Easing the Transition to SEFs03.20.2015 By Terry Flanagan
Although the usage of swap execution facilities for some transactions is mandated by law, their uptake among market participants has been limited thus far due to the ‘stickiness’ of the bilateral model, in which banks and interdealer brokers handled the intricacies of OTC swap transactions.
SEFs are up and running with the more plain-vanilla swaps products, but there is only so much standardization that can be achieved in complex financial instruments.
“There are still trades that happen off SEFs that are allowed to happen off SEFs,” said Matt Battistella, director, Americas FICC electronic sales at Bank of America Merrill Lynch. “There are reasons why it might not be easy for those trades to execute on SEFs, perhaps because they are bespoke in nature.”
In interest rate swaps, there are many different permutations that lead to the creation of many unique instruments. “It isn’t like a single liquid security or company stock, where there are a large number of willing buyers and sellers at any given moment,” Battistella said. “There are a consistent number of natural buyers and sellers in the market place for say, IBM shares; in the universe of swap instruments, this is not always the case.”
At the same time, there are a finite number of market participants who trade swaps, which tend to be “sophisticated products traded by sophisticated clients,” Battistella said. “In the context of the global marketplace, there weren’t a huge number of market participants who would trade these sorts of instruments before SEFs, and there aren’t necessarily more now. So if you look at the universe of willing buyers and sellers of these sorts of instruments, it’s not that large.”
As capital constraints continue to impact banks and their ability to facilitate prices, clients are looking for alternative means to execute their orders, said Rana Chammaa, head of eDistribution for rates & credit, Americas, at UBS.
“They see the benefit in the all-to-all [model], but some pain points persist,” Chammaa said. “In many cases it depends on the type of client that you’re talking to. If we talk to global macro hedge funds, they tend to be more receptive to order book trading as familiarity with trading more electronic asset classes like futures is greater.”

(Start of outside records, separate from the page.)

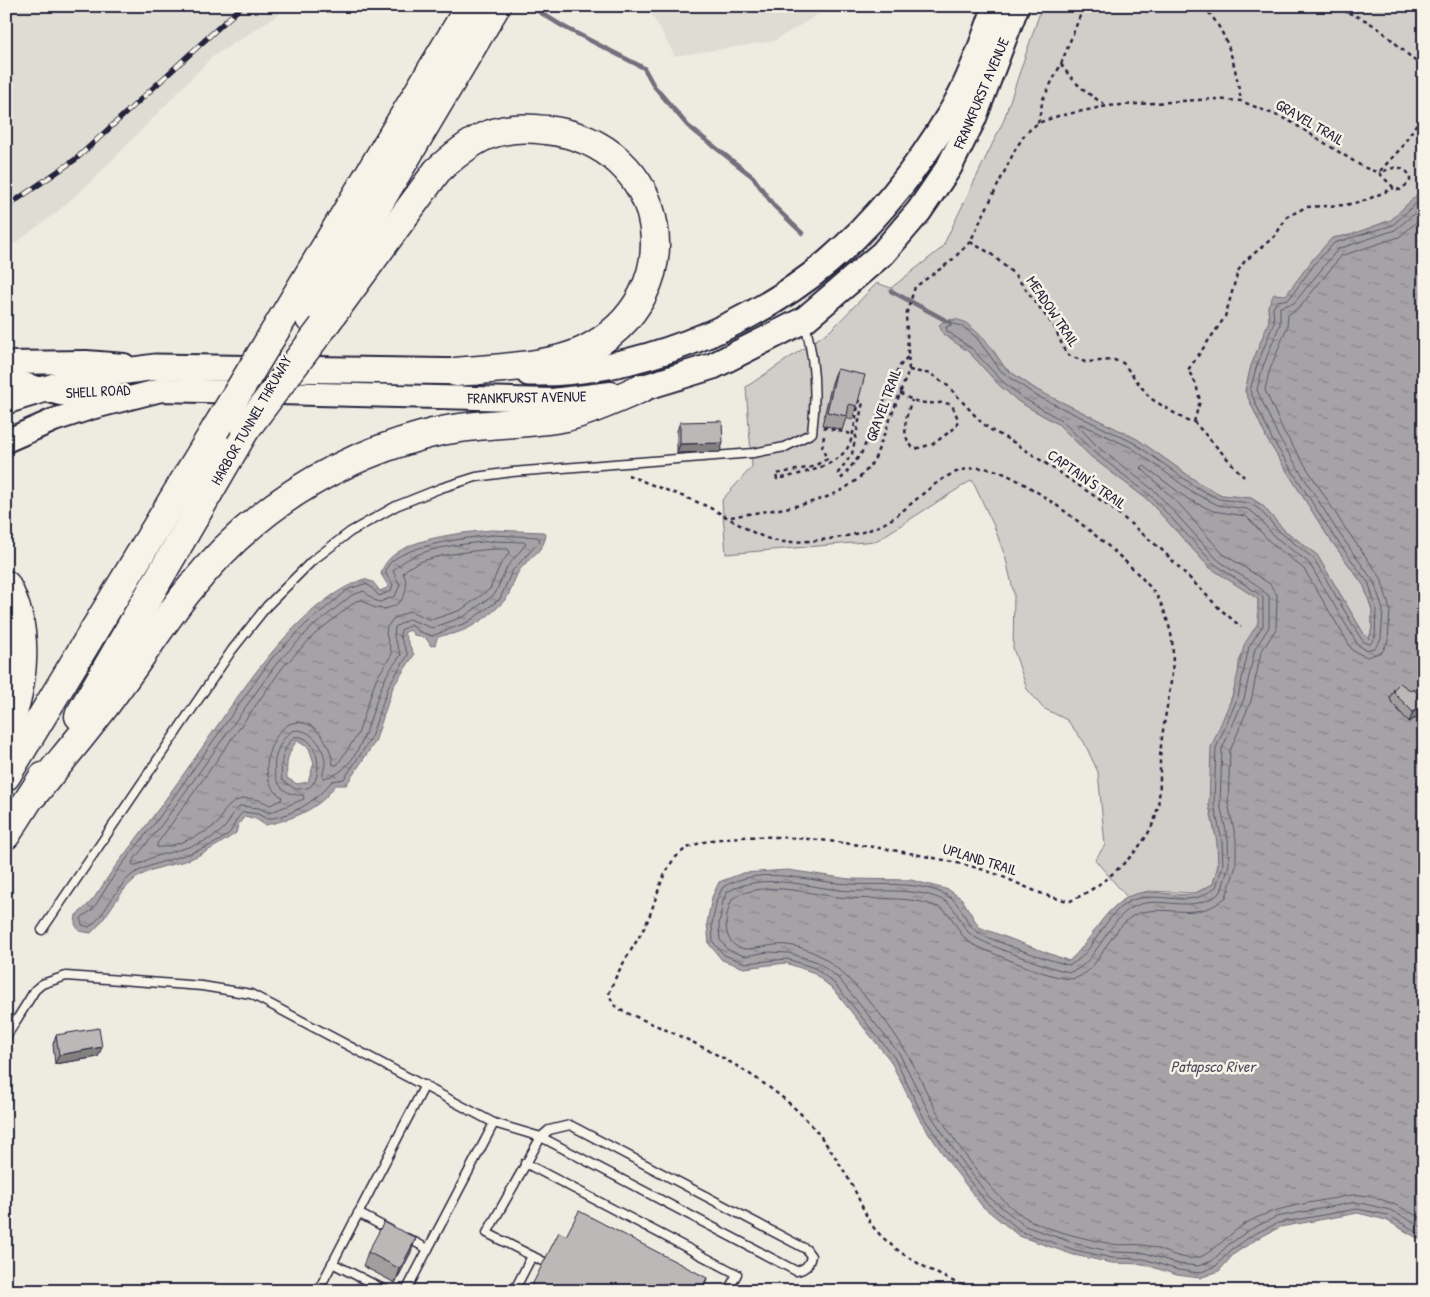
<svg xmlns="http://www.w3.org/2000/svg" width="1430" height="1297" viewBox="0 0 1430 1297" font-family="'Patrick Hand',sans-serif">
<defs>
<pattern id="water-ripples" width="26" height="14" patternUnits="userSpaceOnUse" patternTransform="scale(1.25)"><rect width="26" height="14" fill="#a6a3a6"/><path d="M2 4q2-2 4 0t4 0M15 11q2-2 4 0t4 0" fill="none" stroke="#878488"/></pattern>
</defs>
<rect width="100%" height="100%" fill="#eeebe1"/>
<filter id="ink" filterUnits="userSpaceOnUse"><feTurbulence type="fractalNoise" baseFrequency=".02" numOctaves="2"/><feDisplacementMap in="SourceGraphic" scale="10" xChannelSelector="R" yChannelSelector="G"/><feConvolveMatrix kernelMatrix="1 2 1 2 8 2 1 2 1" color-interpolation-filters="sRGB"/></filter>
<g filter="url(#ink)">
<g fill="#dfdcd4">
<polygon points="6,6 292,6 211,58 96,177 57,212 6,250"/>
<polygon points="647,6 832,6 774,41 675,56"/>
</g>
<polygon fill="#d1cdc9" stroke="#7a7882" points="1042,6 1424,6 1424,188 1391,220 1350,235 1332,238 1313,259 1286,296 1268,306 1269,321 1251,366 1245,391 1268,441 1327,535 1364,586 1372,610 1372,628 1369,639 1364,634 1317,555 1283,529 1262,505 1251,498 1222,495 1199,483 1137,439 1037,390 1005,368 993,350 943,334 969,352 999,385 1019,402 1058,424 1090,456 1148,500 1209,567 1258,599 1258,623 1239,661 1238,677 1227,711 1209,805 1217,842 1218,865 1213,884 1195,893 1148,891 1127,897 1095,860 1105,845 1098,772 1084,742 1067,720 1043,708 1027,689 1013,648 1014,594 1006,559 994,526 972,480 876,541 726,554 722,500 752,467 746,387 831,330 877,283 891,288 942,248 1003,122"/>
<g fill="url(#water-ripples)" stroke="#716f7b" fill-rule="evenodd">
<path d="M1424 188V1242L1386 1220 1358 1213 1280 1227 1257 1239 1234 1254 1219 1271 1200 1278 1177 1275 1143 1264 1112 1263 1074 1255 1019 1236 982 1206 947 1160 920 1120 890 1060 832 988 812 972 786 963 744 968 722 960 709 944 707 923 712 897 719 882 743 873 788 870 849 879 911 880 949 890 962 899 979 927 1069 961C1091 942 1101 912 1126 898 1148 885 1172 899 1195 893 1201 891 1207 887 1213 884L1218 865 1217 842 1209 805 1211 747 1233 695 1244 645 1258 623V599L1209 567 1148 500 1090 456 1058 424 1019 402 999 385 969 352 943 334 939 325 944 321 955 319 965 322 985 339 1005 368 1037 390 1137 439 1199 483 1221 495 1251 498 1262 505 1283 529 1317 555 1364 634 1369 639 1372 628V610L1364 586 1327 535 1268 441 1245 391 1251 366 1269 321 1268 306 1274 294 1286 295 1313 259 1332 238 1350 235 1391 220Z"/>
<path d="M492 530 543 532 546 534C545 549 532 556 522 567 513 577 513 592 504 601 492 614 473 628 456 633 450 635 444 634 437 638L435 645 431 646 426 638 414 635 410 630 404 633 414 655 393 687 375 742 346 785H335C321 809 291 820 265 825L256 819 245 816 238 825 236 833C220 844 204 854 185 861 168 866 150 868 135 879 117 893 108 918 91 933L79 931 75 924 76 915C97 901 105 878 121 859 147 825 172 791 197 755 237 698 296 603 364 579L373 582 380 591 389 587 381 574C389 538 461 533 492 530ZM297 741 309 748 314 763 308 782 297 784 287 778C286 764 287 753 297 741Z"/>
</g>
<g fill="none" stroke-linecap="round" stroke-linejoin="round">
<g stroke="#575666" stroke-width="1">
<path d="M1424 196 1393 225 1334 243 1316 262 1289 299 1277 301 1273 308 1274 322 1256 368 1250 391 1272 439 1331 532 1369 584 1376 609 1375 638 1370 644 1364 642 1360 637 1314 559 1280 532 1259 509 1249 503 1219 499 1196 487 1134 443 1035 395 1001 371 976 337 962 326 954 324 946 327 947 331 972 349 1002 381 1023 398 1061 420 1094 452 1151 496 1213 563 1263 597V625L1249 647 1238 697 1216 748 1214 804 1222 841 1223 865 1216 887C1210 891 1202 897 1195 898 1174 902 1151 892 1130 901 1103 914 1093 957 1069 965 1054 962 988 940 976 931 964 921 962 904 948 896 919 880 881 886 850 884 807 882 763 864 723 887L717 899 712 924 713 942 724 955 745 963 787 959 815 968 835 984 894 1057 924 1118 951 1157 986 1202 1022 1232 1075 1250 1112 1258 1144 1259 1178 1270 1199 1273 1216 1266 1231 1250 1254 1234 1278 1223 1357 1209 1388 1215 1424 1236"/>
<path d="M1424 206 1395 230 1338 249 1294 303 1280 307V324L1262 369 1257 390 1278 436 1336 529 1374 582 1383 610 1381 639 1375 648 1366 650 1358 645 1309 563 1275 537 1255 514 1247 509 1218 505 1194 493 1132 448 1081 424 1078 426 1098 447 1156 492 1217 559 1230 569 1254 583 1269 596V627L1255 649 1244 699 1222 749 1220 804 1228 840 1229 865 1221 892C1190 917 1161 893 1133 907 1107 920 1095 967 1070 972 1054 970 986 945 973 936 960 928 959 909 945 901 917 887 881 892 851 891 810 889 766 870 727 892L723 901 719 924 720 940 728 950 745 956 768 952 789 953 818 962 839 979 899 1053 930 1114 956 1153 990 1198 1025 1226 1077 1244 1113 1252 1145 1253 1179 1264 1198 1266 1212 1261 1228 1245 1251 1229 1276 1217 1356 1202 1390 1210 1424 1228"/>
<path d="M1424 216 1399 237 1341 256 1300 307 1288 315 1287 327 1269 372 1265 390 1284 432 1343 525 1381 578 1390 610 1388 641 1382 652 1367 657 1353 651 1304 569 1270 542 1250 520 1245 516 1213 511 1188 499 1144 466 1140 467 1181 506 1222 553 1270 584 1277 595 1276 629 1261 652 1251 701 1230 751 1228 803 1236 839V866L1226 897C1198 923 1170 904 1139 913 1125 918 1115 933 1107 945 1099 957 1091 973 1076 978 1061 984 990 952 972 944 957 936 955 914 940 908 911 895 879 900 849 898 812 896 768 878 733 898 724 914 720 947 746 949 759 949 773 943 787 945 800 946 818 953 828 961 858 984 885 1018 905 1050 917 1069 925 1091 936 1110 954 1142 997 1204 1030 1220 1054 1232 1086 1239 1112 1244 1124 1246 1137 1243 1148 1246 1164 1250 1180 1260 1196 1258 1206 1258 1229 1235 1240 1227 1267 1209 1298 1205 1330 1199 1339 1198 1351 1194 1361 1195 1385 1198 1403 1208 1424 1220"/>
<path d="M492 535 538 537 540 541 512 571 500 599 468 622 432 636 418 631 411 625 401 630 400 636 408 655 389 685 370 740 344 779 332 781C315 802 294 815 267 819L258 814 243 812C235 819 235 825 231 831 213 853 159 858 133 874 117 885 103 919 89 927L82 925 81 918 93 909 117 871 158 819 272 658 306 624 349 589 364 584 370 586 379 596 391 591 393 585C391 581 386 576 386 572 387 546 474 537 492 535Z"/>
<path d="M493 541 524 542 526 544 507 567 495 594 465 616 432 628 409 619 395 627 394 637 401 655C395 663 388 671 384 681 370 711 362 774 323 778 322 773 325 768 325 763 325 746 309 726 292 731 268 748 266 797 303 795L304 799 269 813 259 808 241 806C232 811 231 820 225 827 210 845 174 850 154 857 146 859 140 866 133 865L132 862 163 823 277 663 310 629 352 595 364 591 374 600 380 602 395 596 400 585 393 571C413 547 464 544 493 541Z"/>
<path d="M493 549H508L510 552 500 565 490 589 461 610 431 620 410 611 393 619 387 627 386 634 392 654 376 679 358 734 337 765H333C331 743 314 715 289 724 266 738 257 782 282 797L281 800 270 805C252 795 236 795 223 813 221 816 220 821 218 823 207 833 171 849 157 847V844L283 667 315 634 356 601 363 600C383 621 417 601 403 573 414 556 473 551 493 549Z"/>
<path d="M294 737C317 732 325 774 311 786 308 789 300 789 295 789L282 780C280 763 282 749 294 737Z"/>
</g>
<g stroke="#716f7b" stroke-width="4.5">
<polyline points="530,6 564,27 644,68 654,86 688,126 753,177 774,206 802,233"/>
<polyline points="891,291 951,323"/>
</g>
<defs>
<g id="lane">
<path d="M42 930 232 650 267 606 312 561 350 532 396 506 441 488 476 477 512 472 753 453 785 447 812 433C817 395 815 360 805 324"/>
<polyline points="6,1037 35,990 42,984 66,976 202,986 251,994 494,1123 541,1137 487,1233 546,1263"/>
<path d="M570 1125 806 1249 811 1256C809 1265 806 1269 796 1271L541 1137 549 1130Z"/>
<polyline points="525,1163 737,1274 728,1291"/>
<polyline points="358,1213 390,1230"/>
<polyline points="428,1249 494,1123"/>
<polyline points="332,1263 387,1291"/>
<polyline points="318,1291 425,1085"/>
<polyline points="406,1291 428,1249 407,1238"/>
<polyline points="514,1291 532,1256"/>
</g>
<g id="secondary">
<polyline points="6,363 86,362 124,365"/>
<polyline points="6,379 60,394 80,395 108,392"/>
<polyline points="6,441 54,420 91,408 161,390 552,400 611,393"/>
</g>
<g id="primary">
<path d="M529 373C632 375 749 328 828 262 877 220 919 166 952 111 971 78 983 42 996 6"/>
<polyline points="642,388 713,366 804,320 883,253 919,211 949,167 973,119 1016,6"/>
<polyline points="6,401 84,377 155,367 477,372"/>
</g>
<g id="highway">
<polyline points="310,319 496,6"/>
<polyline points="278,326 470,6"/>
<path d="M323 327 437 171C451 158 465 146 483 137 504 128 523 127 546 130 670 143 696 296 583 351 550 367 494 368 456 372"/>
<path d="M6 585C31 630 24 686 6 733"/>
<polyline points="79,716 245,430"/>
<polyline points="6,776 215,430"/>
<path d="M34 794C62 759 92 725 118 688 142 656 163 622 188 591 250 512 328 461 425 435 471 422 520 426 566 417 592 411 618 398 642 388"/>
<polyline points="6,835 43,777"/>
</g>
</defs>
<use href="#lane" stroke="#22223b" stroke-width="11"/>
<use href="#secondary" stroke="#22223b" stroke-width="26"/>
<use href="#primary" stroke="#22223b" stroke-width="29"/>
<use href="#highway" stroke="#22223b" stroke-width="31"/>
<g stroke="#22223b" stroke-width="2.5" stroke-dasharray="4 4" stroke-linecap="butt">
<path d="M1203 6C1229 33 1235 65 1241 101"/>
<polyline points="1334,6 1367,21 1382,31 1424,69"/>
<polyline points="1346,13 1351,6"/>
<polyline points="1061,64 1084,6"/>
<path d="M1038 123 1043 99 1061 64C1073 83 1088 94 1107 106"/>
<polyline points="1380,171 1402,147 1424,112"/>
<polyline points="970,242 990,253 1015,275 1055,328 1066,354 1085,362 1114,360 1123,363 1150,398 1187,421 1194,422 1244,477"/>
<polyline points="909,370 931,374 948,386 981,422 991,430 1015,443 1108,505 1162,550 1219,608 1241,627"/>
<path d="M900 393C908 398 917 403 927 403 937 404 943 401 952 405L958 419 956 427 933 444 915 449C899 438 906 415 912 400"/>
<polyline points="1194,422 1200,401 1196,384 1188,370 1225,317 1238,271 1245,261 1275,236 1287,217 1306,207 1346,205 1366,200 1394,188"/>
<polyline points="823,427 851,434"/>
<path d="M824 436 822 448 827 459 812 467 776 474 777 479C797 475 837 467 848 447 854 437 856 413 859 401L863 402 852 454 838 473 842 478 861 454 899 367 909 355"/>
<path d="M628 475C653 486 679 494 704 505 731 517 758 541 786 542 815 542 860 537 885 523 911 508 931 481 959 471 971 467 986 467 997 471 1036 483 1137 564 1158 598 1164 609 1168 621 1171 634 1179 676 1159 725 1160 767 1160 784 1160 799 1156 815 1147 849 1101 888 1070 901 1039 897 1012 878 981 869 924 853 725 815 680 853 660 871 657 901 646 924 634 948 617 969 609 994L613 1004 620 1010C684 1037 749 1065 800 1113 821 1134 839 1161 853 1187 860 1200 865 1216 874 1228 899 1258 939 1274 973 1291"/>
<path d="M731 517C781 507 847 507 875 458L909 370 906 315 915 287 950 262 970 242 1016 148 1026 133 1038 123 1058 116 1107 106 1214 99 1241 101 1288 120 1363 167 1379 173 1394 188 1400 190 1410 182V176C1402 163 1392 168 1379 173"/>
</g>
<use href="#lane" stroke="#f7f3e8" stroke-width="8"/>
<use href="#secondary" stroke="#f7f3e8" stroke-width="22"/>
<use href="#primary" stroke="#f7f3e8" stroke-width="25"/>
<use href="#highway" stroke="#f7f3e8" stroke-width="28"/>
<defs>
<polyline id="rail" points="6,207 76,159 242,6"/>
</defs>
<use href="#rail" stroke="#22223b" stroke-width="5.5"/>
<use href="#rail" stroke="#f7f3e8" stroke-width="4" stroke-dasharray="11" stroke-linecap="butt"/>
<defs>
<g id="highway-bridge">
<polyline points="215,430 278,326"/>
<polyline points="245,430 323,327"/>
</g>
</defs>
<use href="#highway-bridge" stroke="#22223b" stroke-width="31" stroke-linecap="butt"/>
<use href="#highway-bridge" stroke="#f7f3e8" stroke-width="28"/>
</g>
<g fill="#a19e9d" stroke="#22223b">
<polygon points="837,369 857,406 852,420 846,418 842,430 822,425 832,383"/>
<polygon points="680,422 720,452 677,453 677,431"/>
<polygon points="1394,689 1411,691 1418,694 1417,698 1422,707 1419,716 1409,722 1392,703 1390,698"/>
<polygon points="56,1035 98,1057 55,1064 53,1044"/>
<polygon points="368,1252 411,1252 395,1283 363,1266"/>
</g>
<g fill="#838180" stroke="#22223b">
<polygon points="723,443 720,452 677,453 680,444"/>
<polygon points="1422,707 1419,716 1409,722 1413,712"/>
<polygon points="102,1047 98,1057 55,1064 59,1055"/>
<polygon points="416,1238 411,1252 395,1283 400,1269"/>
<polygon points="707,1278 703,1291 700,1291"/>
</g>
<g fill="#bbb8b7" stroke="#22223b">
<polygon points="837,369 865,375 857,406 849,404 847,416 827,412"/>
<polygon points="722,421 723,443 680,444 680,422"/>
<polygon points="1400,683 1411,691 1413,689 1418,694 1416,697 1423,703 1422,707 1413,712 1395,694 1394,689"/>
<polygon points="99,1028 102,1047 59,1055 56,1035"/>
<polygon points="579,1211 707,1278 700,1291 529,1291 559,1232 566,1236"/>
<polygon points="384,1222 416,1238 400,1269 368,1252"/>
</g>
</g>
<g text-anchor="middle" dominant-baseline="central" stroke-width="5" stroke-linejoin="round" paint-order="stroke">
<g font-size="15" fill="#22223b" stroke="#f7f3e8">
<text transform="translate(981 93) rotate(-67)">FRANKFURST AVENUE</text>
<text transform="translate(1310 122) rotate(30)">GRAVEL TRAIL</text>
<text transform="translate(1053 311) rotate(56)">MEADOW TRAIL</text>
<text transform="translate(98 391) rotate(-3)">SHELL ROAD</text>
<text transform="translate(527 397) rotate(-1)">FRANKFURST AVENUE</text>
<text transform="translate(883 405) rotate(-70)">GRAVEL TRAIL</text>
<text transform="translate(251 420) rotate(-60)">HARBOR TUNNEL THRUWAY</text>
<text transform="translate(1087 479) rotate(35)">CAPTAIN'S TRAIL</text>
<text transform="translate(980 859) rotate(17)">UPLAND TRAIL</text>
</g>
<g font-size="16" font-style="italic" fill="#504f60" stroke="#f7f3e8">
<text x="1213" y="1066">Patapsco River</text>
</g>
</g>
<rect width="1430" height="1297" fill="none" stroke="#f7f3e8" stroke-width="25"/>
<rect x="12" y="12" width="1405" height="1272" fill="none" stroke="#22223b" stroke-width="2" filter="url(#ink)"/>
</svg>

Further guidance regarding CLOB [central limit order book] anonymity from the CFTC “will be a big proponent and catalyst to further adoption of central limit order book trading, and that’s top of the list for us over the next few months,” Chammaa said.
Noted Battistella, “In terms of impediments that exist, there are some legal, operational, and technical obstacles to overcome before a participant can trade on a SEF. But because these clients are sophisticated, they have the resources to on-board themselves to a SEF — maybe not on day one, but over time.”
Compared to other asset classes, electronic trading of OTC derivatives is still in its infancy.
“If someone came from an FX or equities background and looked at the rates market and how it operated, it would come across as quite antiquated,” said Declan Graham, head of business development, FRC Execution Services at UBS. “In essence, we’re starting to move away from the ‘old-school’ model of trading, where one physically calls somebody and they call someone else, which has always struck me as a rather inefficient way to trade.”
In Europe, trading on SEF-like venues won’t become mandatory until MiFID II is implemented in 2017, but market participants are looking closely at the U.S. for clues as to how electronic OTC trading will play out.
“The fact that SEFS have this all-to-all construct is something that certain European clients are very excited about,” said Graham. “Right now, MTFs as they exist in Europe don’t have the same impartial access requirements, meaning that vested interests can dictate how an MTF will operate. On the other hand, a SEF won’t have the same restrictions. European clients see SEFs as a way of leveling the playing field.”
Harmonization of rules between the U.S. and Europe would ease the transition.
“When we talk to heads of trading at various European firms, they are hopeful that the regulators between Europe and the US will be able to correct the equivalency rules,” Graham said. “As a result, by trading on SEFs a client would be compliant with MiFID II and conversely by trading on a MiFID II regulated trading venue they would also meet the SEF obligations.”